Apparently, they have some big plans for the future of social networking. A series of job postings discovered Thursday suggest the company wants to use non-invasive techniques to measure users’ brain waves, with artificial intelligence decoding the data.
The listings are all for the company’s Building 8 lab, a secretive organization headed by the former head of the Defense Advanced Research Projects Agency (DARPA).
I do find this fascinating since it’s the recent advances in the pattern recognition and unsupervised learning that are driving the whole machine learning boom. And these advances make it totally possible to try and create some kind of novel non-invasive method that doesn’t rely on outdated fMRIs and hours of trying to teach the brain-computer interface to understand basic things, which is the norm right now.
The argument is, do we want to have such tech in the hand of a company that engineers us into clicking ads?
As humans we are very easily manipulated by Facebook’s current algorithms and I can only imagine how bad it will be once they can at least understand your current mood and that you need an extra pump of kitten pictures in your feed… definitely thought-provoking.
$27M fund to protect humanity from harmful AI 💸
LinkedIn founder Reid Hoffman and eBay founder Pierre Omidyar are backing a new $27m academic research fund to protect society from destructive artificial intelligence and advance the technology in public interest.
The initiative is called the Ethics and Governance of Artificial Intelligence Fund and will support a variety of AI ethics and governance projects in the US and internationally.
“There’s an urgency to ensure that AI benefits society and minimizes harm,” Hoffman said. “AI decision-making can influence many aspects of our world — education, transportation, health care, criminal justice, and the economy — yet data and code behind those decisions can be largely invisible.”
😶 How Much Money Will Your Robot Make?
And American tech billionaires are not the only ones concerned about actions and responsibilities of artificial intelligence.
The European parliament has urged the drafting of a set of regulations to govern the use and creation of robots and artificial intelligence, including a form of “electronic personhood” to ensure rights and responsibilities for the most capable AI.
EU is famous for it’s obsession with regulations and I think it’s not a bad thing, especially when it’s related to something that we need more public discussion about.
The proposed legal status for robots would be analogous to corporate personhood, which allows firms to take part in legal cases both as the plaintiff and respondent. “It is similar to what we now have for companies, but it is not for tomorrow,” said Delvaux. “What we need now is to create a legal framework for the robots that are currently on the market or will become available over the next 10 to 15 years.”
I’m especially amazed by the number of areas that EU is aiming to address, as much as it may sound unnecessary and complicated it actually brings up a lot of questions.
Here are some of the main points:
- The creation of a European agency for robotics and AI;
- A legal definition of “smart autonomous robots”, with a system of registration of the most advanced of them;
- An advisory code of conduct for robotics engineers aimed at guiding the ethical design, production and use of robots;
- A new reporting structure for companies requiring them to report the contribution of robotics and AI to the economic results of a company for the purpose of taxation and social security contributions
- A new mandatory insurance scheme for companies to cover damage caused by their robots.
More analysis here.
🌎 Will Machines Outsmart all of Us?
What if they will?

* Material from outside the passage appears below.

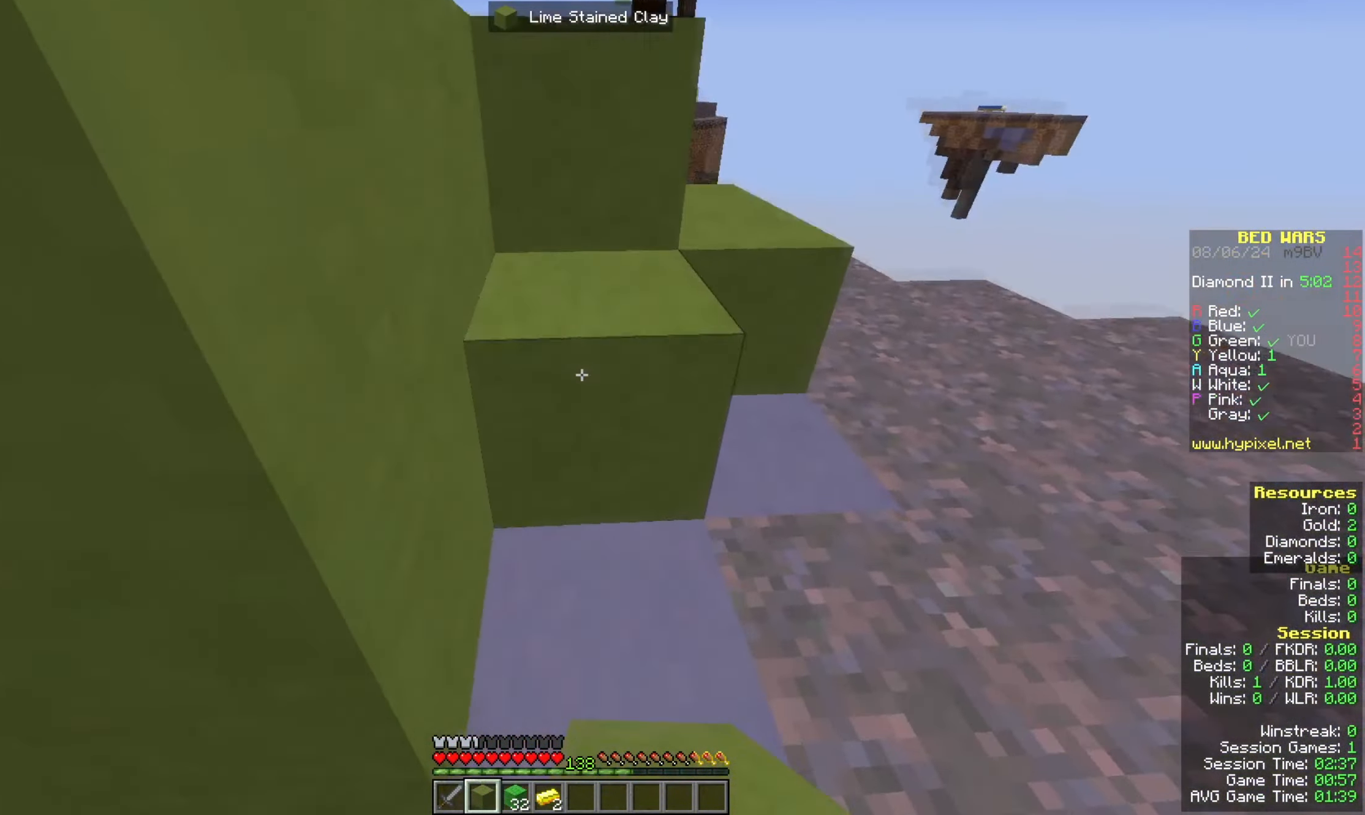
{"keys": ["space", "w"], "mouse": [], "events": [[133, "d", "up"], [133, "space", "down"], [300, "space", "up"], [467, "space", "down"]]}
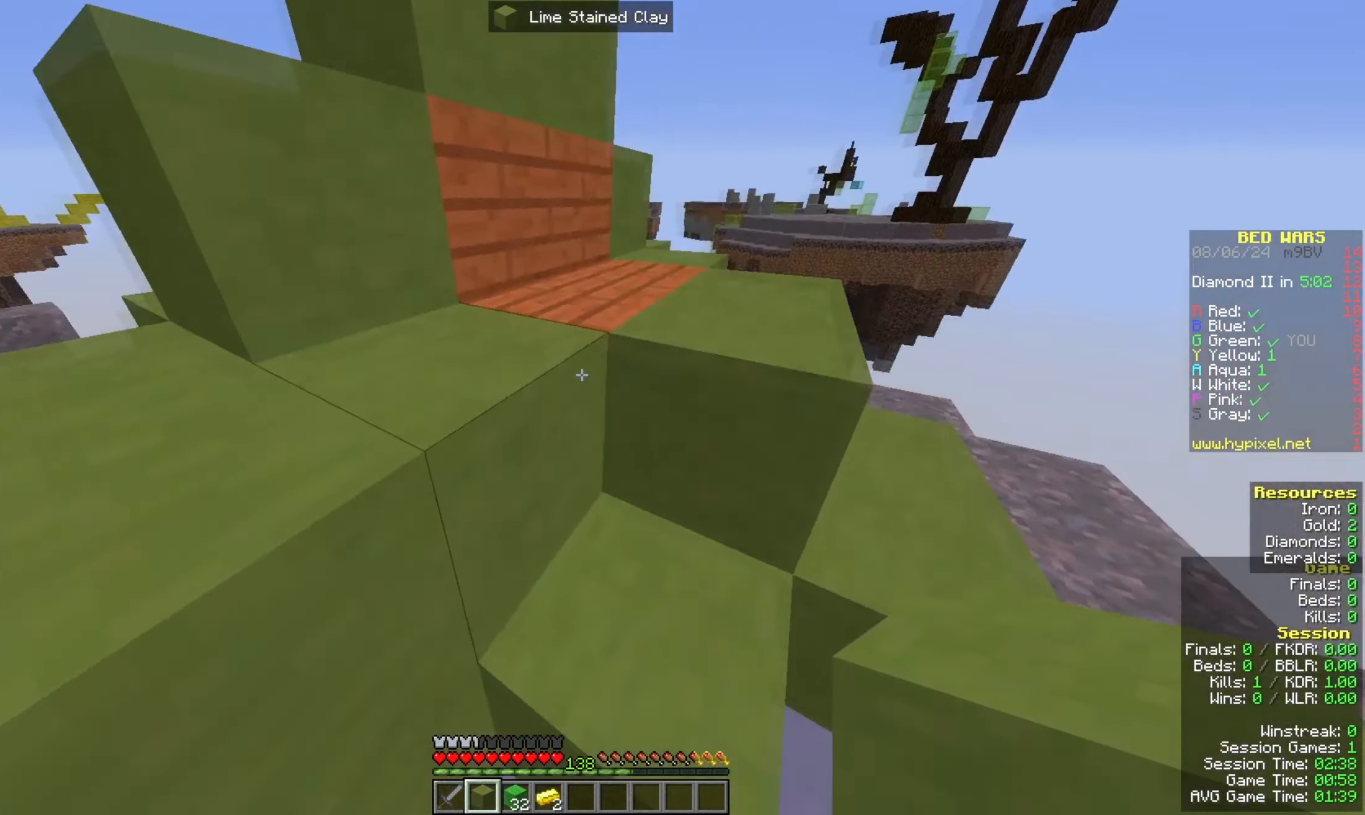
{"keys": ["d", "s"], "mouse": [], "events": [[100, "d", "down"], [233, "w", "up"], [300, "space", "up"], [400, "mouse_right", "down"], [467, "mouse_right", "up"], [467, "s", "down"]]}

That’s actually a very provoking question coming from the World Economic Forum Annual Meeting 2017 in Davos.
Do we actually have a framework in place for that? I don’t think so. The question lies in our ability to adapt and the economic benefits technologies bring in.

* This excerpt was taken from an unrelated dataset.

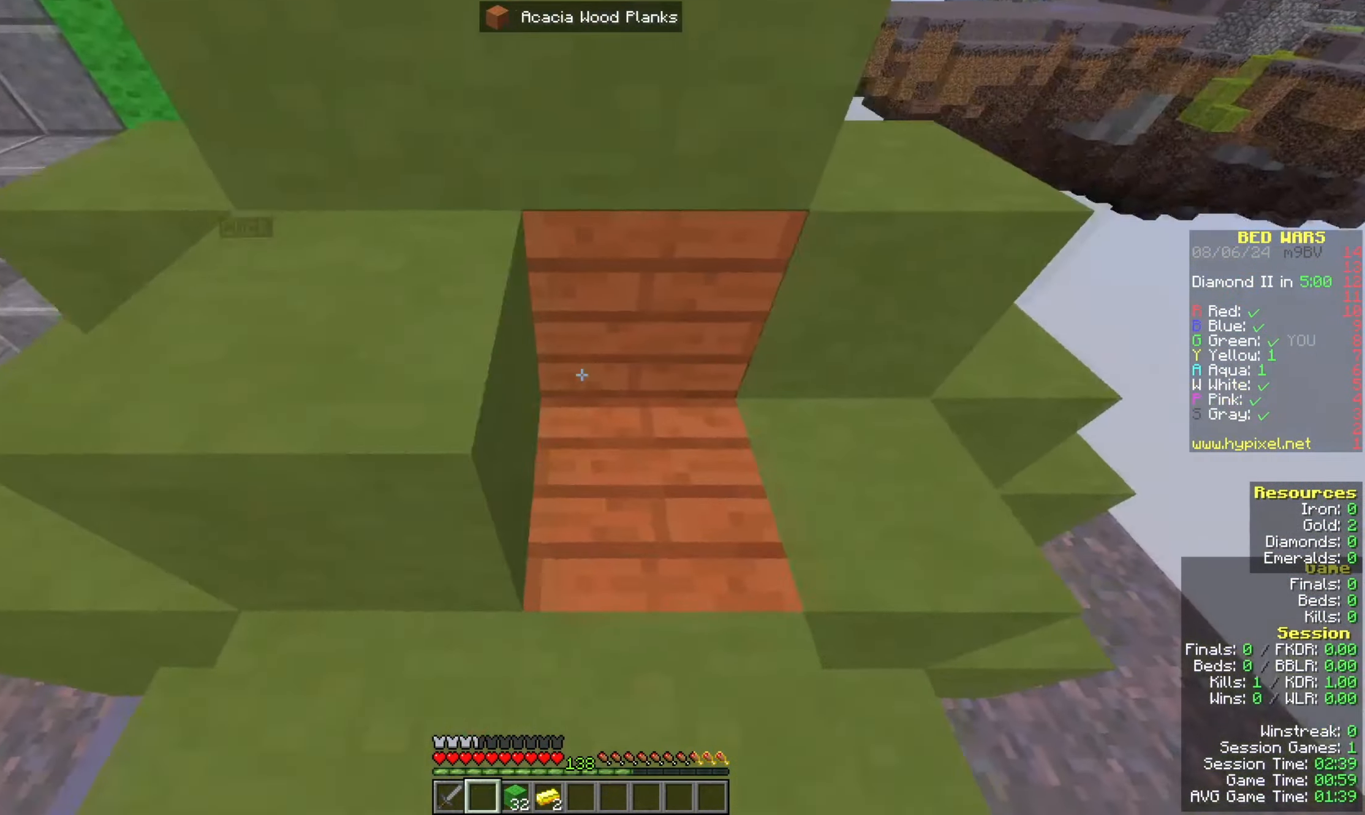
{"keys": ["a", "w"], "mouse": [], "events": [[67, "d", "up"], [200, "s", "up"], [267, "mouse_right", "down"], [367, "a", "down"], [367, "mouse_right", "up"], [400, "w", "down"]]}
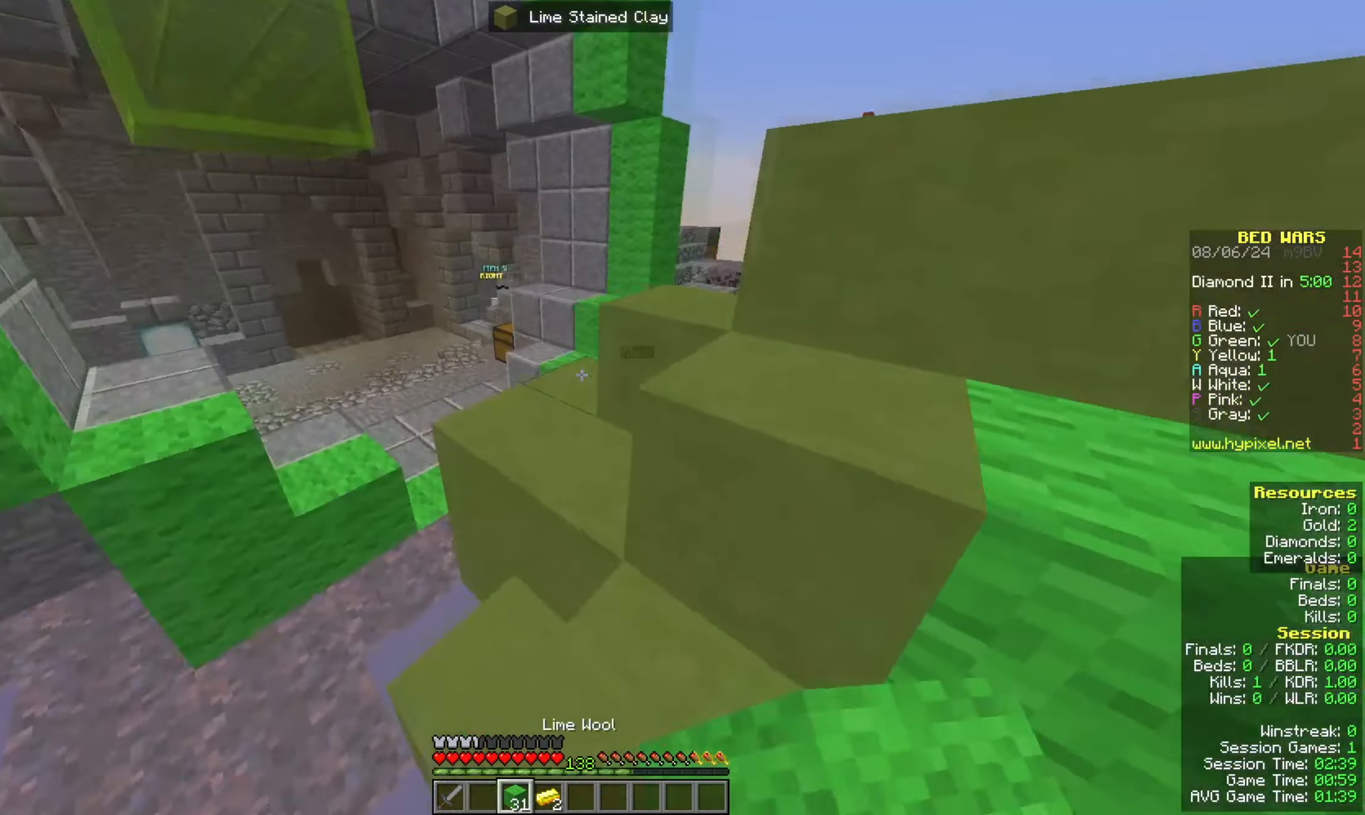
{"keys": ["a", "space", "w"], "mouse": [], "events": [[167, "a", "up"], [167, "space", "down"], [333, "a", "down"]]}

Though the article poses a good discussion on the fact that right now the discussion of AI is broken down into a binary choice between technological progress and negative outcomes, such as elimination of jobs, but the trade-offs are much more complex.
Throughout human history, whenever progress has been made, there has been disruption. Overall, technological advance — and the change it ignites — has driven the world forward.
As AI comes to play a bigger role in our future, we are facing profound questions about disruption and economic dislocation.